Contradição em movimento
janeiro 2026 · Texto
Eu não sou feito de constância. Sou feito de encontros.
É no outro que me descubro — e também onde me perco. Minha identidade não nasce isolada; ela se molda no atrito, na troca, no espelhamento. As relações me atravessam, me ativam, me desorganizam. Quando algo se rompe ali, tudo em mim sente. Quando algo se alinha, ganho chão — ainda que temporário.
Existe em mim uma seriedade silenciosa, que não se traduz em disciplina contínua. Não sigo metas longas, não caminho em linha reta. Avanço por impulsos. Por fases. Por tensões internas que me puxam ora para o controle, ora para a ruptura. Planejar demais me paralisa. Estruturas rígidas me sufocam.
Minha mente observa, calcula, entende — mas não sustenta por muito tempo o mesmo foco. Há lampejos de lucidez, intuições certeiras, ideias que surgem com força e desaparecem com a mesma velocidade. Posso parecer firme num momento e, no seguinte, já estar em outro lugar interno.
Não é incoerência. É movimento. Por fora, contenção. Por dentro, combustão.
Carrego um conflito profundo entre manter e soltar. Entre preservar vínculos e fugir deles. Entre desejar intimidade e precisar de distância.
Sinto muito — mesmo quando tento não sentir. A sensibilidade me antecede. Capto climas, emoções, expectativas que não são só minhas. Para não me perder nisso, crio defesas. Me fecho. Me recolho. O silêncio, às vezes, é sobrevivência. Outras vezes, é medo.

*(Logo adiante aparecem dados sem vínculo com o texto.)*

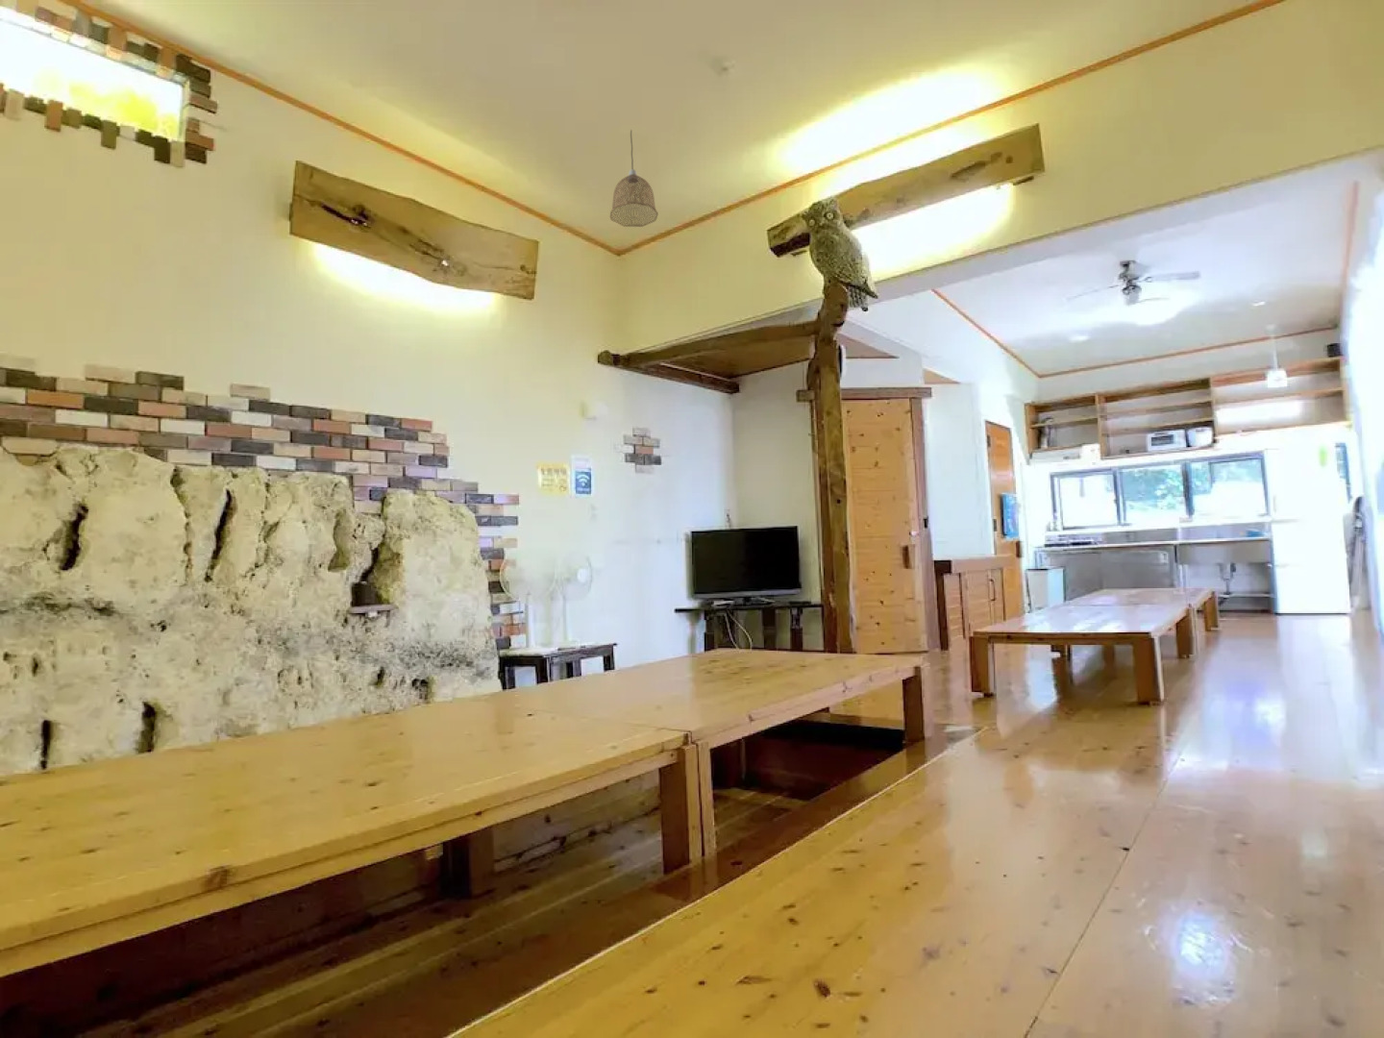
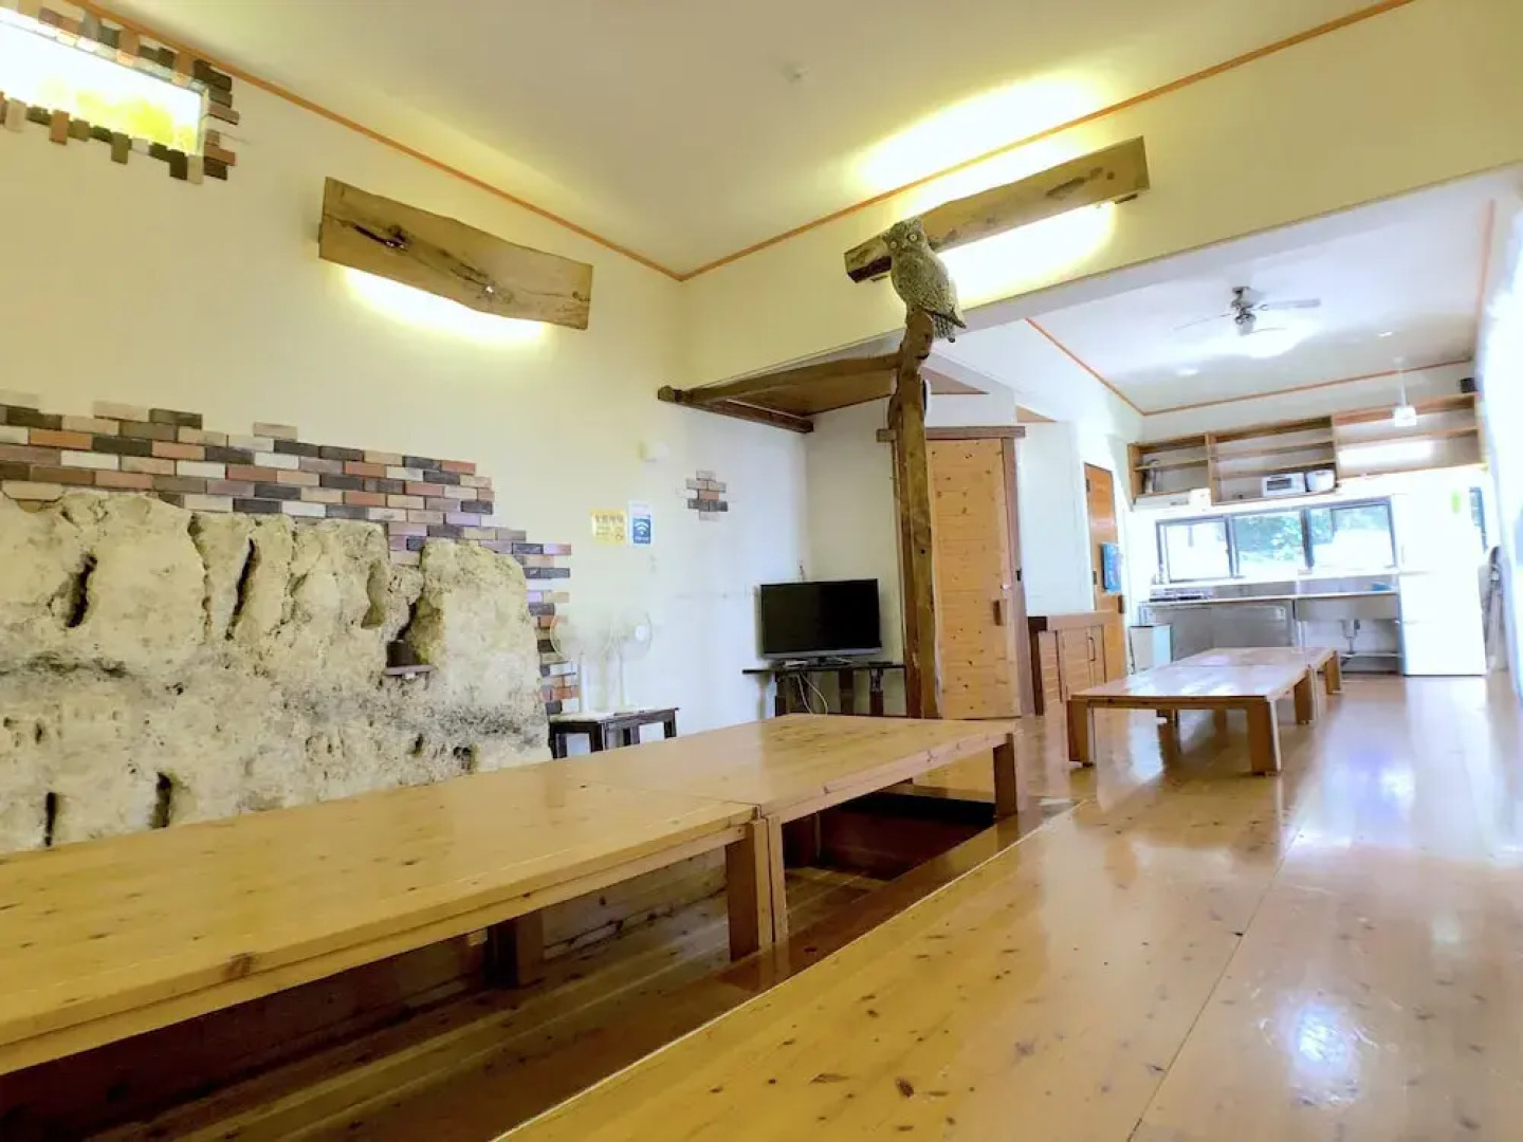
- pendant lamp [609,129,659,228]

Minha emoção não é suave. É fogo. Reajo rápido. Me afirmo pelo gesto, pela ação, pelo impacto. Preciso sentir que existo no mundo, que deixo marca, que ocupo espaço. Tenho pressa. Tenho ímpeto. E, ao mesmo tempo, me vejo dividido entre avançar sozinho ou me ajustar ao outro.

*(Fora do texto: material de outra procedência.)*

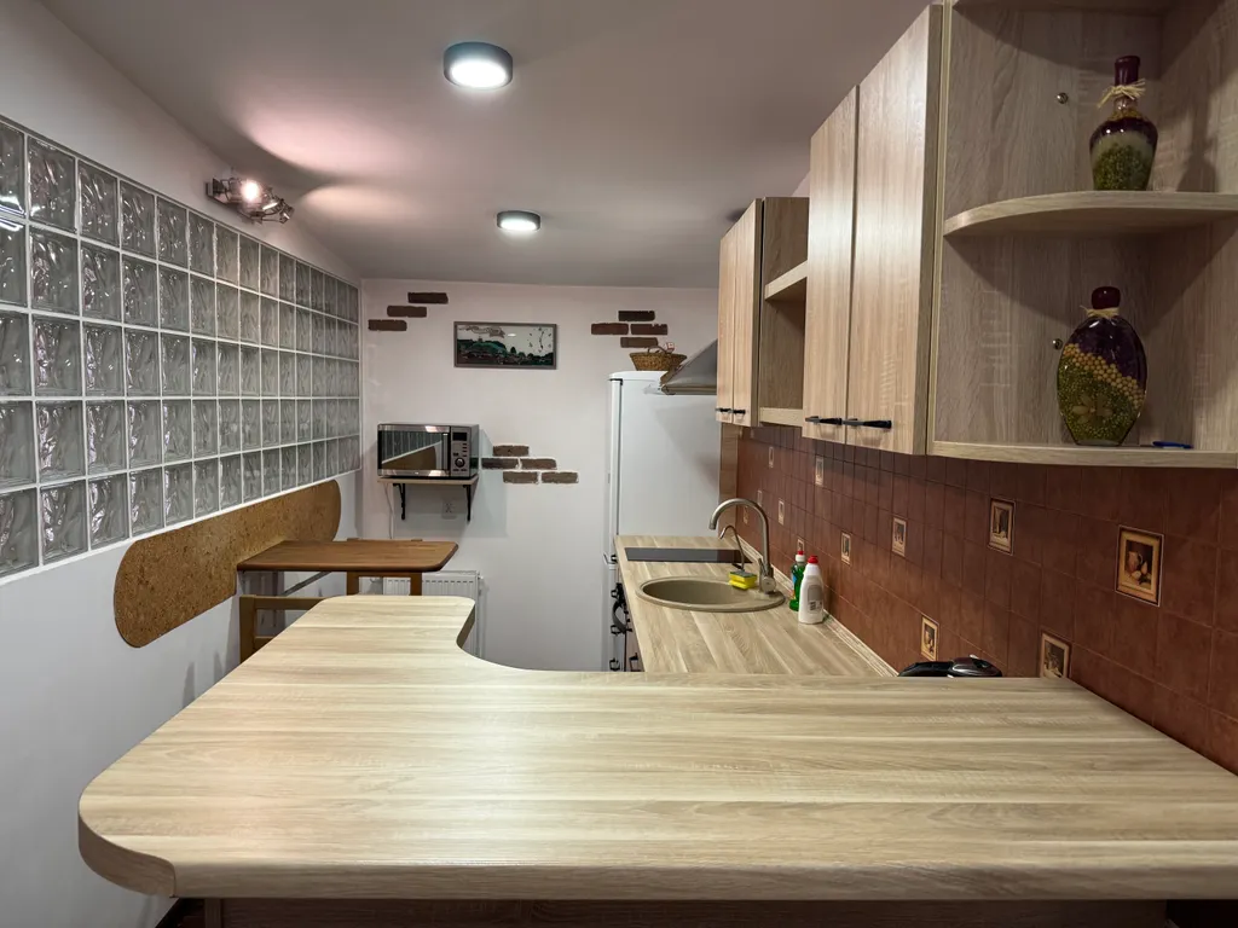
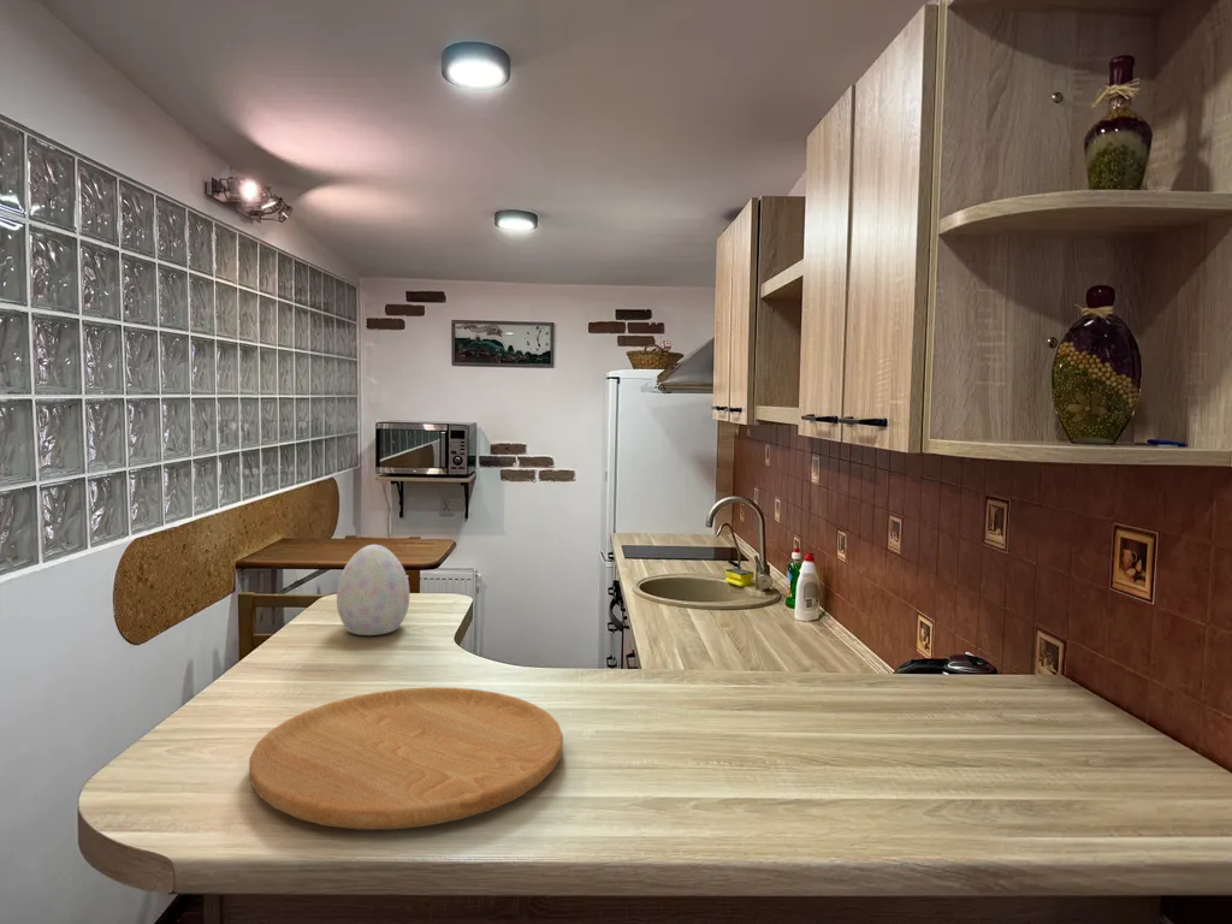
+ cutting board [248,686,564,830]
+ decorative egg [336,544,410,636]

No afeto, sou paradoxal. Quero profundidade, fusão, intensidade. Preciso de liberdade.
Amo com consciência. Posso parecer distante mas, na verdade, estou preservando espaço interno. A intimidade verdadeira só acontece quando há segurança emocional e respeito à individualidade.
Meu desejo não é simples. Ele passa pelo corpo, pela mente, pela fantasia. A troca intelectual me excita tanto quanto o toque. A conexão precisa ter tensão, novidade, possibilidade de transformação. O que se cristaliza rápido demais perde vida.
O passado não é neutro. Ele pulsa. Ele cobra. Ele chama para harmonizar o que nunca foi totalmente estável. Carrego feridas antigas, ligadas ao pertencimento. À casa emocional. À sensação de equilíbrio que nunca foi plena. Isso me fez observador, analítico, sensível às dores alheias.
Aprendi a cuidar, a ajustar, a harmonizar — mesmo sem saber cuidar de mim o tempo todo. A ferida virou lente. Também virou peso. Existe um aprendizado profundo em equilibrar raízes, vínculos e pertencimento — sem me anular, sem me perder.
Quando algo deixa de fazer sentido, preciso soltar. Mesmo que doa. Mesmo que pareça instável. Minha segurança não está na permanência, mas na capacidade de atravessar mudanças sem me perder completamente.
Aprendo vivendo. Errando. Reagindo. Voltando atrás. A fé não vem de planos — vem da experiência direta. Do corpo. Do encontro. Do impacto.
Sou contradição em movimento. Sou vínculo e fuga. Sou sensibilidade e defesa. Sou intensidade que busca equilíbrio, mas raramente repousa nele.
E sigo. Não para chegar a um lugar definitivo — mas para continuar me reconhecendo, a cada espelho que a vida coloca diante de mim.